Reading passage>
### Data sources

The data material comes from a cohort consisting of all males born in Norway between 1971 and 1976 (n =184 951). The gender restriction allowed for using military conscript data (IQ, BMI, military eligibility check). Baseline characteristics and data on work participation, education and health-related absence are available from several national population-wide registries. Personal identification numbers allowed for linking within study subjects and between subjects and parents across several registries: Statistics Norway’s events database on employment and welfare, FD-Trygd, The National Education Database, The Armed Forces Personnel Data Base and the registries of the Norwegian Labour and Welfare Administration.

### Study population

All individuals were included in the study from the 1st of July the year they turned 23 (1994–1999) and followed for 12.5 years, until 31st of December (2006–2011). Individuals who emigrated before the study start were completely removed from the dataset. Emigration occurring after the start of follow-up resulted in temporary removal from the dataset, given that the individual returned. This is also how paternal leave (paid leave a father takes off work at the birth or adoption of a child) was handled. Furthermore, we only included those who had started an upper secondary education program before the year they turned 21 (96.2% of the alive population). Individuals also needed complete conscript data, information on parental SEP (education and income) and valid follow-up data to be included. Invalid follow-up data in our study, could for instance be to start at disability pension or only being observed in paternal leave. After applying exclusion criteria, we ended up with a sub-cohort of 155 852 individuals for analysis; 62803 students of general studies and 93049 students in vocational tracks. See Fig. 1 for an overview of the study selection and exclusion process.

Throughout the follow-up period we had individual state trajectories for every subject. The register databases from where we create state trajectories exhibit a high degree of completeness. More so, near 100 percent of the individuals in the study (after applying the exclusion criteria listed in Fig. 1) were under observation at the inclusion date. There is a small number of individuals not registered in any state at that time who enters observation shortly after. At the end of follow-up, 95 percent were still under observation, and it was assumed that missingness was not informative, although this could be investigated and, if necessary, alleviated with inverse probability of censoring weights [32, 33].

What is asked>
A. From the study description, write out the part that opens with the words containing "The data material" and closes with "and Welfare Administration.", unchanged.
B. According to the study description, how many years was each individual followed?

Provided information>

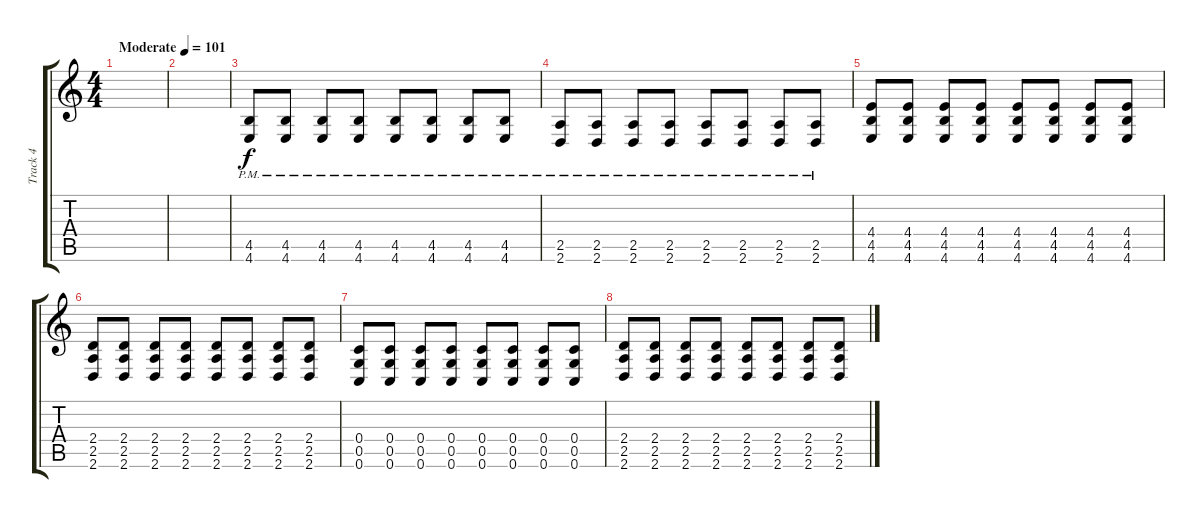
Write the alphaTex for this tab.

\track ("Track 4" "Track 4") {instrument distortionguitar}
\staff {score tabs}
\tuning (D4 A3 F3 C3 G2 C2) {hide}
\ts (4 4)
\tempo (101 "Moderate")
\clef g2
\ks c
|
|
(4.5{pm} 4.6{pm}).8 (4.5{pm} 4.6{pm}).8 (4.5{pm} 4.6{pm}).8 (4.5{pm} 4.6{pm}).8 (4.5{pm} 4.6{pm}).8 (4.5{pm} 4.6{pm}).8 (4.5{pm} 4.6{pm}).8 (4.5{pm} 4.6{pm}).8 |
(2.5{pm} 2.6{pm}).8 (2.5{pm} 2.6{pm}).8 (2.5{pm} 2.6{pm}).8 (2.5{pm} 2.6{pm}).8 (2.5{pm} 2.6{pm}).8 (2.5{pm} 2.6{pm}).8 (2.5{pm} 2.6{pm}).8 (2.5{pm} 2.6{pm}).8 |
(4.4 4.5 4.6).8 (4.4 4.5 4.6).8 (4.4 4.5 4.6).8 (4.4 4.5 4.6).8 (4.4 4.5 4.6).8 (4.4 4.5 4.6).8 (4.4 4.5 4.6).8 (4.4 4.5 4.6).8 |
(2.4 2.5 2.6).8 (2.4 2.5 2.6).8 (2.4 2.5 2.6).8 (2.4 2.5 2.6).8 (2.4 2.5 2.6).8 (2.4 2.5 2.6).8 (2.4 2.5 2.6).8 (2.4 2.5 2.6).8 |
(0.4 0.5 0.6).8 (0.4 0.5 0.6).8 (0.4 0.5 0.6).8 (0.4 0.5 0.6).8 (0.4 0.5 0.6).8 (0.4 0.5 0.6).8 (0.4 0.5 0.6).8 (0.4 0.5 0.6).8 |
(2.4 2.5 2.6).8 (2.4 2.5 2.6).8 (2.4 2.5 2.6).8 (2.4 2.5 2.6).8 (2.4 2.5 2.6).8 (2.4 2.5 2.6).8 (2.4 2.5 2.6).8 (2.4 2.5 2.6).8
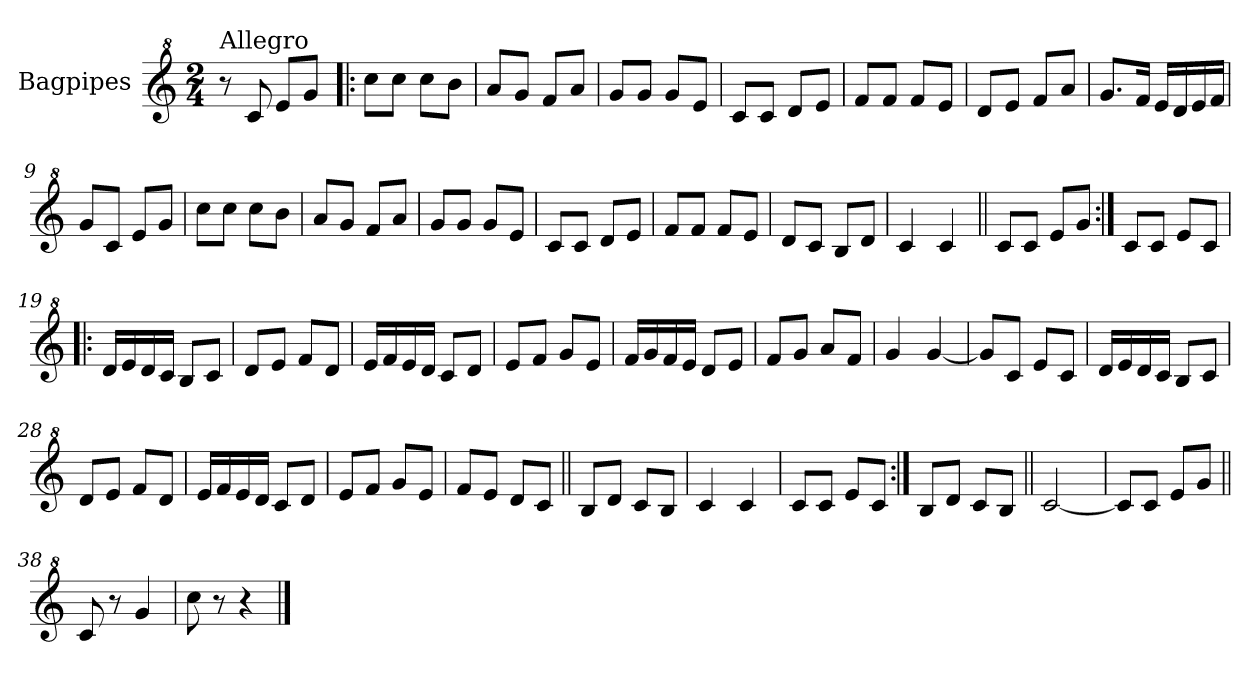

Responses by task>
A.
The data material comes from a cohort consisting of all males born in Norway between 1971 and 1976 (n =184 951). The gender restriction allowed for using military conscript data (IQ, BMI, military eligibility check). Baseline characteristics and data on work participation, education and health-related absence are available from several national population-wide registries. Personal identification numbers allowed for linking within study subjects and between subjects and parents across several registries: Statistics Norway’s events database on employment and welfare, FD-Trygd, The National Education Database, The Armed Forces Personnel Data Base and the registries of the Norwegian Labour and Welfare Administration.

B. 12.5 years